··· Dokumen Sumber ···

Penantian Panjang 34 Tahun dan Pengorbanan 4 Tahun Terbayar Lunas
A
A
A
JAKARTA - Masyarakat Indonesia, khususnya warga Jakarta, patut berbangga. Pagi ini, Minggu (24/3/2019), Mass Rapid Transit atau Moda Raya Terpadu (MRT) akan diresmikan pengoperasiannya oleh Presiden Joko Widodo (Jokowi).
Pengorbanan macet-macetan saat melintasi sepanjang Jalan Jenderal Sudirman hingga Lebak Bulus selama empat tahun sejak mulai dikerjakan 21 September 2015 lalu, akhirnya terbayar lunas. Warga Jakarta pun antusias menyambut kehadiran MRT pertama di Indonesia ini.
Terbukti, selama uji publik warga Ibu Kota dari berbagai kalangan, bahkan para pejabat tinggi negara, tak mau ketinggalan menaiki si Ratangga, nama untuk MRT Jakarta. (Baca juga: Jokowi Jajal MRT Bersama Kabinet Kerja dan Anies Baswedan)
Direktur PT MRT Jakarta, William Syahbandar, mengatakan, selama uji coba sejak 12 Maret lalu, animo masyarakat untuk menaiki MRT sangat tinggi. PT MRT hanya membuka kuota sebanyak 285.600 orang selama 13 hari uji coba atau sejak 12-24 Maret 2019. Namun kouta tersebut sudah ludes dipesan pada 15 Maret lalu, sehingga PT MRT menambah lagi kuota menjadi 407.040 orang hingga 23 Maret 2019. Kuota tambahan juga habis dipesan sebelum hari Sabtu kemarin.
Tingginya animo warga menaiki si Ratangga sangat dimaklumi. Sebab sejumlah negara tetangga sudah terlebih dahulu memiliki moda transportasi modern ini. Singapura misalnya, sudah punya MRT sejak 1987. Kuala Lumpur (Malaysia), memiliki MRT sejak 1995. Lalu Bangkok (Thailand) punya MRT sejak 2004, dan Manila (Filipina) memiliki MRT sejak 1999.

···

## Soal Latihan
[A] Jawab pertanyaan ini berdasarkan berita tentang MRT Jakarta:
(i) Kapan pembangunan MRT mulai dikerjakan?
(ii) Siapa Direktur PT MRT Jakarta?
(iii) Sejak tahun berapa Kuala Lumpur memiliki MRT?
[B] Sebutkan semua kota di negara tetangga yang menurut berita tentang MRT Jakarta sudah lebih dulu memiliki MRT, lengkap dengan tahunnya.
[C] Tuliskan lanjutan berita tentang MRT Jakarta itu, mulai setelah kalimat terakhirnya.
Materi berikut tidak dipakai sama sekali.

··· Materi Kutipan ···

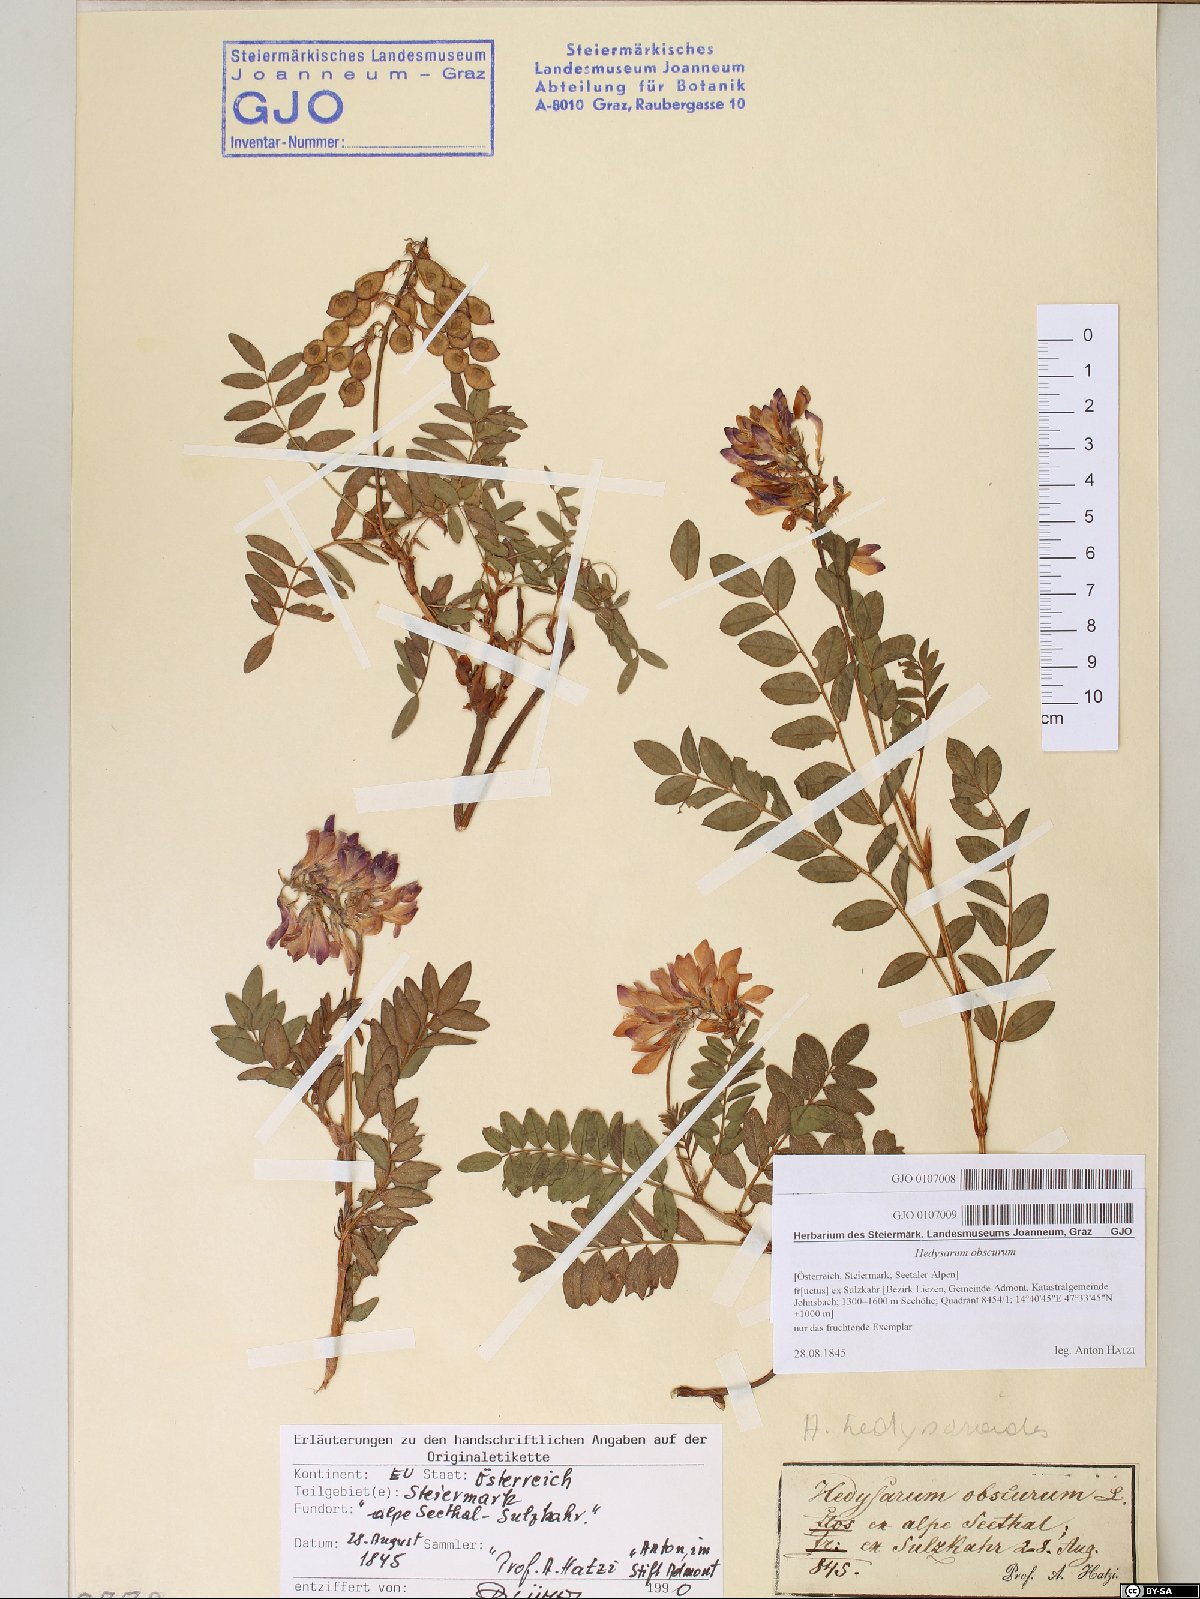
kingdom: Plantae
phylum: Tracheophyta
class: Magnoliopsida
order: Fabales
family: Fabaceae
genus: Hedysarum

···
··· Materi Kutipan ···

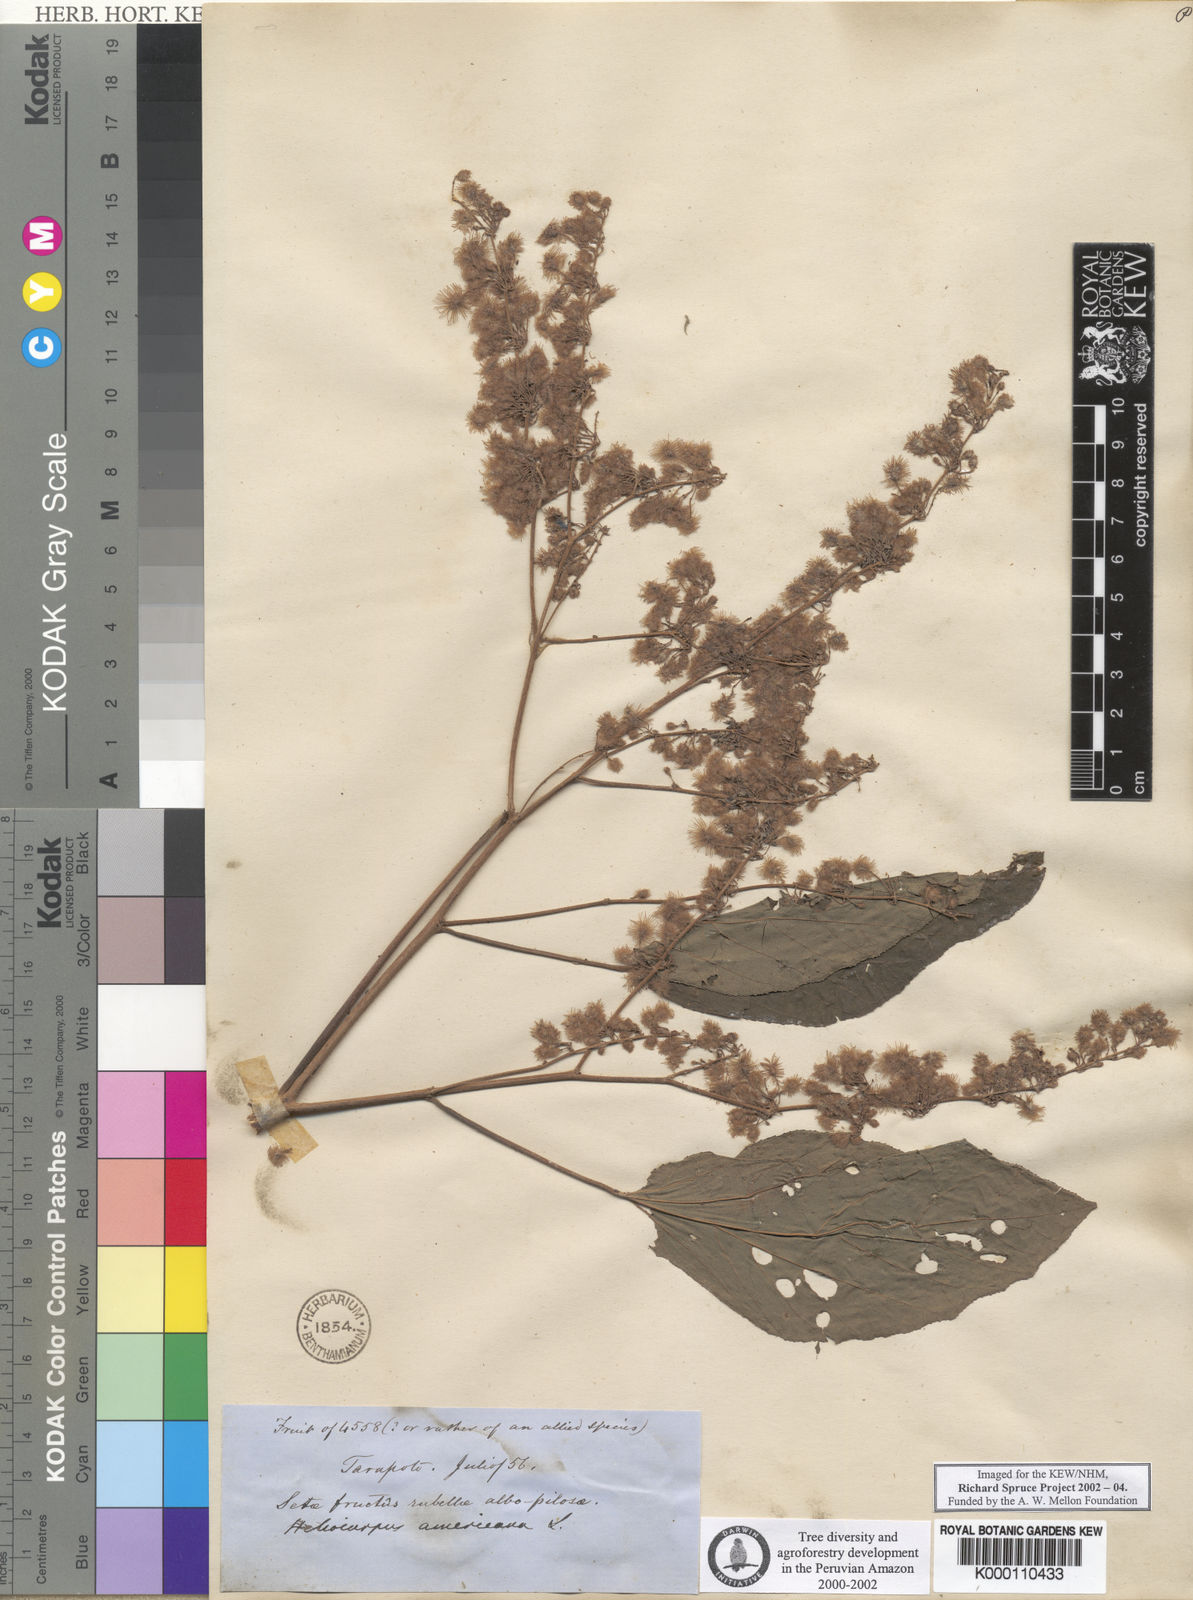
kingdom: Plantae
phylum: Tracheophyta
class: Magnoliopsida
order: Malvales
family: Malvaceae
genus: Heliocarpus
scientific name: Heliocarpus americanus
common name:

···

## Jawaban yang Diharapkan
[A]
(i) 21 September 2015
(ii) William Syahbandar
(iii) 1995

[B] Singapura (1987), Kuala Lumpur (1995), Bangkok (2004), Manila (1999)

[C]
Indonesia juga sebenarnya sudah punya keinginan membangun MRT sejak tahun 1985. Kala itu, Presiden ke 3 RI, BJ Habibie, yang saat itu menjabat Kepala Badan Pengkajian dan Penerapan Teknologi (BPPT), sudah mencetuskan ide pembangunan moda transportasi massal di Indonesia, salah satunya berbasis MRT. (Baca juga: Berangkat Kerja Naik MRT, Anies: Lebak Bulus-Bundaran HI Cuma 28 Menit)
Saat itu, BJ Habibie telah membuat empat kajian terkait moda transportasi massal di Indonesia, yakni Jakarta Urban Transport Program (1986-1987), Integrated Transport System Improvement by Railway and Feeder Service (1988-1989), Transport Network Planning and Regulation (1989-1992), dan Jakarta Mass Transit System Study (1989-1992). Namun, krisis moneter yang menghantam Indonesia pada tahun 1997 membuat gagasan sang Bapak Teknologi tidak bisa diwujudkan.
Saat menjabat Gubernur DKI Jakarta, Sutiyoso juga sebenarnya kembali melirik proyek MRT ini. Bahkan pada tahun 2004, Sutiyoso telah menerbitkan keputusan gubernur tentang pola transportasi makro, salah satunya MRT yang akan digarap pada 2010. Namun, selama 10 tahun memimpin Jakarta, proyek ini tak kunjung terwujud karena terkendala anggaran.
Proyek ini tidak berjalan karena statusnya saat itu masih merupakan proyek lokal alias tanggung jawab Pemerintah Provinsi (Pemprov) DKI Jakarta, sehingga sulit mendapatkan pembiayaan dari luar berupa pinjaman. Setelah Sutiyoso, Gubernur DKI selanjutnya, Fauzi Bowo, kembali menjanjikan mewujudkan pembangunan MRT ini. Namun lagi-lagi terbentur pada persoalan yang sama, yakni pendanaan.
Di era Jokowi menjabat Gubernur, MRT mulai dibangun. Terlebih setelah menjadi Presiden, Jokowi mengubah status proyek MRT menjadi proyek nasional. Dikutip dari situs resmi PT MRT Jakarta, www.jakartamrt.co.id, proyek MRT Jakarta baru dinyatakan sebagai proyek nasional pada tahun 2005.
Berangkat dari kejelasan status tersebut, pemerintah pusat dan Pemprov DKI Jakarta langsung bergerak dan saling berbagi tanggung jawab untuk mencari dana. Pencarian dana pun disambut oleh Pemerintah Jepang yang bersedia memberikan pinjaman.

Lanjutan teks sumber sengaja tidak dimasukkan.